9 décembre 2015 : la plus grande grève de l’histoire du Québec ?

2016/12/05 | Par Louis Gill

L’auteur est économiste, professeur retraité de l’UQAM

Dans le Discours du président présenté au 31e Congrès de la FTQ (tenu à Montréal du 28 novembre au 2 décembre 2016), on lit :

Au terme d’une grève tournante touchant toutes les régions du Québec, plus de 400 000 personnes ont débrayé le 9 décembre 2015 pour prendre part à la plus grande grève de l’histoire du Québec.

Sans vouloir minimiser l’ampleur de cette grève qui a été menée par un nombre imposant de syndiqués même si elle a été sans éclats et n’a duré que quelques heures, il est pour le moins excessif de la présenter comme la plus grande grève de l’histoire du Québec.

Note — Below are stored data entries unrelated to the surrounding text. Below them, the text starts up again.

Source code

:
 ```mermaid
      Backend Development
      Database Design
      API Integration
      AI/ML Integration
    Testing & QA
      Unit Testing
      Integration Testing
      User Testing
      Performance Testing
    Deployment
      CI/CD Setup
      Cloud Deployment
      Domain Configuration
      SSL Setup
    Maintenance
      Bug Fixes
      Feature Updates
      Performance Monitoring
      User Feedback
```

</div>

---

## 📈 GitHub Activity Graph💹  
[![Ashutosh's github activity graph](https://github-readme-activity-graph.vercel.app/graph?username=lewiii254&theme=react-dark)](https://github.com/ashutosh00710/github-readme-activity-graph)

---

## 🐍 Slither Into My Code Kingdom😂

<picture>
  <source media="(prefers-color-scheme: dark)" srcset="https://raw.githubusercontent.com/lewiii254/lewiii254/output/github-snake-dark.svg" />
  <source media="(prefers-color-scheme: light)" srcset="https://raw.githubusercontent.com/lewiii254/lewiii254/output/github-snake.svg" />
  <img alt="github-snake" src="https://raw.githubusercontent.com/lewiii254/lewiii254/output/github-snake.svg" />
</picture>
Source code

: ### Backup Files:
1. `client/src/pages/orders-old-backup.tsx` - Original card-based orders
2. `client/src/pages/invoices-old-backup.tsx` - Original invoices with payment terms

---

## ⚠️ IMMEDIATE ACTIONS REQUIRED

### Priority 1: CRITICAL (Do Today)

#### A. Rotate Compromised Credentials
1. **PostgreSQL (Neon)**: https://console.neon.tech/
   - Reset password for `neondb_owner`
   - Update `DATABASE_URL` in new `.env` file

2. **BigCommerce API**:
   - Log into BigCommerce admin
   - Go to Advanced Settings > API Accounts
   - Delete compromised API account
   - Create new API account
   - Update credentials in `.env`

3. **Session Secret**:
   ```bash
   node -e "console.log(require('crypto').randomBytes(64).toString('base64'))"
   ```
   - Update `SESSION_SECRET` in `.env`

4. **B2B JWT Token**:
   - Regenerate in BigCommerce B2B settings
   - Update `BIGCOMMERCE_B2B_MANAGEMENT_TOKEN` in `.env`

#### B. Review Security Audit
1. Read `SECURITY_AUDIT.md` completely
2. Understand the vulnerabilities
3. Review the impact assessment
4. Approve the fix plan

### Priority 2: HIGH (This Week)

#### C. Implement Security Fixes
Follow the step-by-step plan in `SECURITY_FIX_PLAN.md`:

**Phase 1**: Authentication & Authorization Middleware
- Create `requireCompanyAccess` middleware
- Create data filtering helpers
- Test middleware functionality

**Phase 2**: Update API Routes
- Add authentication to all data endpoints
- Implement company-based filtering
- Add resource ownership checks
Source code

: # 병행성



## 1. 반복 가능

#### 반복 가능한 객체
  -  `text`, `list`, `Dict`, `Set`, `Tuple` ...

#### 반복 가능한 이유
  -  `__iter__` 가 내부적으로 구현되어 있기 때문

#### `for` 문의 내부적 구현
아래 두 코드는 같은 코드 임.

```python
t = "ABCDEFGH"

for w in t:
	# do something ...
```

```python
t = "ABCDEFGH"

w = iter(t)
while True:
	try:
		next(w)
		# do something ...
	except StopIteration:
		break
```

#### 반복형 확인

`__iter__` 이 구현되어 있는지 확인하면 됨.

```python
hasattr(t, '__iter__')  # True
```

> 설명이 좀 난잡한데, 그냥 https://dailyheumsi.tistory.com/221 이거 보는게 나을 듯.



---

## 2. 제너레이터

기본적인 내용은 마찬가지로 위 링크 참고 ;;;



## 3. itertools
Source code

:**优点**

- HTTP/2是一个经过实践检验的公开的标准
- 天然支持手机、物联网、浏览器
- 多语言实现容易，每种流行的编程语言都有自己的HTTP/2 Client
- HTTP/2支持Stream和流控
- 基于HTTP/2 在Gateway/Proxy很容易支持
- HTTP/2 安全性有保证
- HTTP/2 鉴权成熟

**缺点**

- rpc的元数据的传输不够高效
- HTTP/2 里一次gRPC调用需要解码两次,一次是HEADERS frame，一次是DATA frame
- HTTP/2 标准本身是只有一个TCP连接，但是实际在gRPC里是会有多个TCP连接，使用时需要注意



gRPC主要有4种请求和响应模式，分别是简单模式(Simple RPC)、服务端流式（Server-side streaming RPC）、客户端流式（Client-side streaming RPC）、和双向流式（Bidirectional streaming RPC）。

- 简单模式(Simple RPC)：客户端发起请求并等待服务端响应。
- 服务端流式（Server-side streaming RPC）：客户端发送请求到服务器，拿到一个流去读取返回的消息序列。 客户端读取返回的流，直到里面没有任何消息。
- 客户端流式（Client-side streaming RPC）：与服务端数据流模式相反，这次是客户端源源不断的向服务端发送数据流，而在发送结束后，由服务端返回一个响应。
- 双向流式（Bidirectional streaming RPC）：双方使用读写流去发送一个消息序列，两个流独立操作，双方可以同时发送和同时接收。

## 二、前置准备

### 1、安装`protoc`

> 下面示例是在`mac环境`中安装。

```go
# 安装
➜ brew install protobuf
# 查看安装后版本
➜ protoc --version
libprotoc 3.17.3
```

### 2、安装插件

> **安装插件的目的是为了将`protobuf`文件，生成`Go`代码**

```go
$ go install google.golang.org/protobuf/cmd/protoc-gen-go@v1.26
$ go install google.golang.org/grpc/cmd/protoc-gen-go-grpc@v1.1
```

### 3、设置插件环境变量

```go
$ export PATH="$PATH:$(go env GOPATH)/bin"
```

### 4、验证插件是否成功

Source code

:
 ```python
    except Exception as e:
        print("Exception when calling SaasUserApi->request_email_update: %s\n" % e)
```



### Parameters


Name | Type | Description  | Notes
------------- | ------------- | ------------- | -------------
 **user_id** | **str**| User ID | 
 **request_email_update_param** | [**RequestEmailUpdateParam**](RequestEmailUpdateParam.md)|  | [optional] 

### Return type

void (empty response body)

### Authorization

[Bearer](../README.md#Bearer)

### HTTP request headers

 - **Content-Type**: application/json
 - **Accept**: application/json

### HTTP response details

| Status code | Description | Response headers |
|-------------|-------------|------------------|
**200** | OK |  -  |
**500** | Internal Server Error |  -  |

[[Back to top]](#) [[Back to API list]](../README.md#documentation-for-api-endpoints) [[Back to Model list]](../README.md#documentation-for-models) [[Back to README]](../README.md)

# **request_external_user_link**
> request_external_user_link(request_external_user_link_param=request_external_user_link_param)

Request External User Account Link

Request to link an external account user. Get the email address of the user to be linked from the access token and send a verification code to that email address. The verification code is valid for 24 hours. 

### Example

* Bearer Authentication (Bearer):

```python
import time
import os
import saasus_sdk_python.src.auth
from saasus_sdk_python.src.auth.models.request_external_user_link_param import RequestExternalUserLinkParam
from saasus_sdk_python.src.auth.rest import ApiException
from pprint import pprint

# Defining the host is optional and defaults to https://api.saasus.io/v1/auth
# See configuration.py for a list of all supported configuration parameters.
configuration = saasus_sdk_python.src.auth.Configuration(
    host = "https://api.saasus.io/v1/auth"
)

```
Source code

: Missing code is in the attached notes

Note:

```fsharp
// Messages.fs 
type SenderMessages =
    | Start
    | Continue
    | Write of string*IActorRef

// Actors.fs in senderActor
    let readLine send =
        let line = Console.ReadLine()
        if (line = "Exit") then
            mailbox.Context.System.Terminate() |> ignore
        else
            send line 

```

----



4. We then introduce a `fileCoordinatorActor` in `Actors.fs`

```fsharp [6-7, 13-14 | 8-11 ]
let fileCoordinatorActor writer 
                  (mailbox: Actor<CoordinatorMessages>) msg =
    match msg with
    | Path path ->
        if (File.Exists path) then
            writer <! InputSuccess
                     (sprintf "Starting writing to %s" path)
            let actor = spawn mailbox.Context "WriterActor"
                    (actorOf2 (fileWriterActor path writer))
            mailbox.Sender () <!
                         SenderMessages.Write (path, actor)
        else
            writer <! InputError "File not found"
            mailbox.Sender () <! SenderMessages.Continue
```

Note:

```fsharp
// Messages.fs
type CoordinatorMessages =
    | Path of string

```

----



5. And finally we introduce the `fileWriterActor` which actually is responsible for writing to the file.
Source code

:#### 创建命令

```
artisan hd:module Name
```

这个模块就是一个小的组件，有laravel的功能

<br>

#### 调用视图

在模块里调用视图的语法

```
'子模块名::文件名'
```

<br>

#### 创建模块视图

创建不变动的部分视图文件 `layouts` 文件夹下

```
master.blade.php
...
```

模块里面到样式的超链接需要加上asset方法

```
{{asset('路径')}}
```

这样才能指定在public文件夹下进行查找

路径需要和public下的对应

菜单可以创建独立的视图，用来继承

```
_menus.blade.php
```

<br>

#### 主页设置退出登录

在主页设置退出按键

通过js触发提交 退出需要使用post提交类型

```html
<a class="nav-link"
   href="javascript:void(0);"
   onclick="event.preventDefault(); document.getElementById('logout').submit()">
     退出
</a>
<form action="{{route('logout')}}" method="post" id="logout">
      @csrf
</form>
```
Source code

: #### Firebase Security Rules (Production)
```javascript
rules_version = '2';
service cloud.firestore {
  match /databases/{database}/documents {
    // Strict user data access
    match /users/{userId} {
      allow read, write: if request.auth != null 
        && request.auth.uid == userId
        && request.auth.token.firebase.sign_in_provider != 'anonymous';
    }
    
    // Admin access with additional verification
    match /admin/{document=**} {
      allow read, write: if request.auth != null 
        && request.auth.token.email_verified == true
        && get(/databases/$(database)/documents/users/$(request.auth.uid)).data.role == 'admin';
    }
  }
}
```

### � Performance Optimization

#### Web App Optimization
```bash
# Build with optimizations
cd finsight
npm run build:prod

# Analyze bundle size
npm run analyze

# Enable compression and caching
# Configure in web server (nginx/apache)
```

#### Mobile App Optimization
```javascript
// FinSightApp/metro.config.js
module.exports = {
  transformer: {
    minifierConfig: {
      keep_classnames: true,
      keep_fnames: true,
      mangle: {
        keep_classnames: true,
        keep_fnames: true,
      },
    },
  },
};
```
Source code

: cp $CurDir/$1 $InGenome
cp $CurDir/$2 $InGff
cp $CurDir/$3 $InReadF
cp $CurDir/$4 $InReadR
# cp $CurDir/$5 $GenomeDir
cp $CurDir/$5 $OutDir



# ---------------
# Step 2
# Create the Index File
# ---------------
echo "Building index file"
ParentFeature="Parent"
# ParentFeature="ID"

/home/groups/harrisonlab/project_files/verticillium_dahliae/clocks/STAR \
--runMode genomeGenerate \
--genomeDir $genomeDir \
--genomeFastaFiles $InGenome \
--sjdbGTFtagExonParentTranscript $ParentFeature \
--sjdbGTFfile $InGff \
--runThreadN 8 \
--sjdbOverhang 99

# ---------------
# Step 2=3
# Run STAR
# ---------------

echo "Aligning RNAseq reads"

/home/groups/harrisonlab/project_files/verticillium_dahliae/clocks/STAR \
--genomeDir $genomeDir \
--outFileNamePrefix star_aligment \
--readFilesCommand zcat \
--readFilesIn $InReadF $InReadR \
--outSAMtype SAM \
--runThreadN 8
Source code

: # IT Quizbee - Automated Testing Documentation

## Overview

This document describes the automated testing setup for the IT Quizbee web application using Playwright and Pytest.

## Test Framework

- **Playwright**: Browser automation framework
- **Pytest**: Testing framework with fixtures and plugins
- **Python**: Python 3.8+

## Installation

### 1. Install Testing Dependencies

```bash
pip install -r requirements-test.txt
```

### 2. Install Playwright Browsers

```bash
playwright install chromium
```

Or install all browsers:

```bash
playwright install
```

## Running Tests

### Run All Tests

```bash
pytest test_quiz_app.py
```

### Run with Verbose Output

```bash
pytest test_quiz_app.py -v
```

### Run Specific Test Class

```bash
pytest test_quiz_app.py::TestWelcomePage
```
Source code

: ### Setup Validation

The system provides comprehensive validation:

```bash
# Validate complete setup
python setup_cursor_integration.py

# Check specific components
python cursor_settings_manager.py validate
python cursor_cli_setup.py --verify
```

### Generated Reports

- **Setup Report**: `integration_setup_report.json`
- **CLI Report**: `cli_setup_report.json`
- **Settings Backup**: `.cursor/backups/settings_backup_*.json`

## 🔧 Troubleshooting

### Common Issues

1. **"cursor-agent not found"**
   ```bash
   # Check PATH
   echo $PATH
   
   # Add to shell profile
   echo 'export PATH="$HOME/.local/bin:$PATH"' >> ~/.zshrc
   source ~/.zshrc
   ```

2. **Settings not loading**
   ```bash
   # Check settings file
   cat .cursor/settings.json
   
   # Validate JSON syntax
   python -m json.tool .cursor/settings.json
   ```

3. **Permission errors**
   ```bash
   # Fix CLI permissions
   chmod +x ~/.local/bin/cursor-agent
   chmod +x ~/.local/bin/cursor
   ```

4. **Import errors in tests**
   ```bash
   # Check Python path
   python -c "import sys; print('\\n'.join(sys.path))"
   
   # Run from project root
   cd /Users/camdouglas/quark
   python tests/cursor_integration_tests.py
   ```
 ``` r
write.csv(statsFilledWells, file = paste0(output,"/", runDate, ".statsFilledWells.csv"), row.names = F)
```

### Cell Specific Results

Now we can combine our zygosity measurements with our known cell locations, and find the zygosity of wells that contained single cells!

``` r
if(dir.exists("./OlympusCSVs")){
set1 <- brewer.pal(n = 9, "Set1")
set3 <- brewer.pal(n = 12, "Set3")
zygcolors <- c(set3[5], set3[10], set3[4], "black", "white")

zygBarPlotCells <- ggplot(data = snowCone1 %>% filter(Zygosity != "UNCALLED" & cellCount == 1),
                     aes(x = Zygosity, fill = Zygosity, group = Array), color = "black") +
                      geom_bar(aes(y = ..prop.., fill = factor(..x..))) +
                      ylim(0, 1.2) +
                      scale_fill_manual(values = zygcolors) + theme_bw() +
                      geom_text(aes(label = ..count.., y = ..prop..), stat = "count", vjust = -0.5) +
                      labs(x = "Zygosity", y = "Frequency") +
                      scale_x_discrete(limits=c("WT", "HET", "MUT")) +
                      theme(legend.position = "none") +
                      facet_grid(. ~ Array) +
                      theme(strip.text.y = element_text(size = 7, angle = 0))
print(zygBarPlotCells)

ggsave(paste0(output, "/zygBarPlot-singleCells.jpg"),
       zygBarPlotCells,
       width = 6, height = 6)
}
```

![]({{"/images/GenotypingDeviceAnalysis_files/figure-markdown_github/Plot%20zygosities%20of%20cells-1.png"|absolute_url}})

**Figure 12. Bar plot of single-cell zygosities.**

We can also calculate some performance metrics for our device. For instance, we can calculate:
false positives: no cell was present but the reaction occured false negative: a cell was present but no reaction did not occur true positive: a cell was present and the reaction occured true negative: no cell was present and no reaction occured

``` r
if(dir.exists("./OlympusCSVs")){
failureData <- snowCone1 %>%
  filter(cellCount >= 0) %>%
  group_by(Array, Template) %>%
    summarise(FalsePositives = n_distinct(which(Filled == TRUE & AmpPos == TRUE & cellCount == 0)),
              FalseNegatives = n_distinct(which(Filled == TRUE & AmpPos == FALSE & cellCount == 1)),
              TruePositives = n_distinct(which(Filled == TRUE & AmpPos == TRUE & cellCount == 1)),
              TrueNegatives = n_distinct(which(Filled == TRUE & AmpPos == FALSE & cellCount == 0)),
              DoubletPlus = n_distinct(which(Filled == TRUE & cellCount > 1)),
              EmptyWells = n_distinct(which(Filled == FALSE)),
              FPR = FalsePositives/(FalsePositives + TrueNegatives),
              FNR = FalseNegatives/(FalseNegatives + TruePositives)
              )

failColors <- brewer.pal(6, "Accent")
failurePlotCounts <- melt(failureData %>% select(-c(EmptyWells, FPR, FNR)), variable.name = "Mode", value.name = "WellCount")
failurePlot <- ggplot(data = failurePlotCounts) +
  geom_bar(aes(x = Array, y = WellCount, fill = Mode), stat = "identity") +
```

À des fins de comparaison et aussi pour l’information à offrir à la relève militante, rappelons la grève générale de 1972 des employés des secteurs public et parapublic après la condamnation des présidents des trois centrales syndicales, Louis Laberge, Marcel Pepin et Yvon Charbonneau, à des peines de prison pour avoir défié une injonction.

Non seulement cette grève avait-elle duré plusieurs jours, mais elle avait largement débordé le noyau des 210 000 syndiqués à l’origine du conflit en se transformant en une véritable grève politique avec la prise temporaire effective du pouvoir par les travailleurs dans des villes comme Saint-Jérôme, Baie-Comeau, Haute-Rive et Sept-Îles.

Plus près de nous, à l’automne 2003, devant l’imminence de l’adoption par le gouvernement de Jean Charest d’un ensemble de lois antisyndicales et antisociales, un puissant mouvement de protestation s’est manifesté à travers tout le Québec, mobilisant des centaines de milliers de personnes, syndiquées et non syndiqués, travailleurs, parents opposés à la hausse des frais de garde, etc., qui a donné lieu à des perturbations dans le milieu hospitalier et dans le transport en commun à Montréal et à Québec, ainsi qu’à des fermetures de ports, à Montréal, Québec et Trois-Rivières, et de routes d’importance stratégique comme la 175 qui traverse le parc des Laurentides, coupant littéralement des régions entières des grands centres, etc.

S’il faut se réjouir de développements positifs sur le plan de la mobilisation syndicale, la prudence et la mesure sont toujours de mise dans le choix des qualificatifs destinés à les décrire.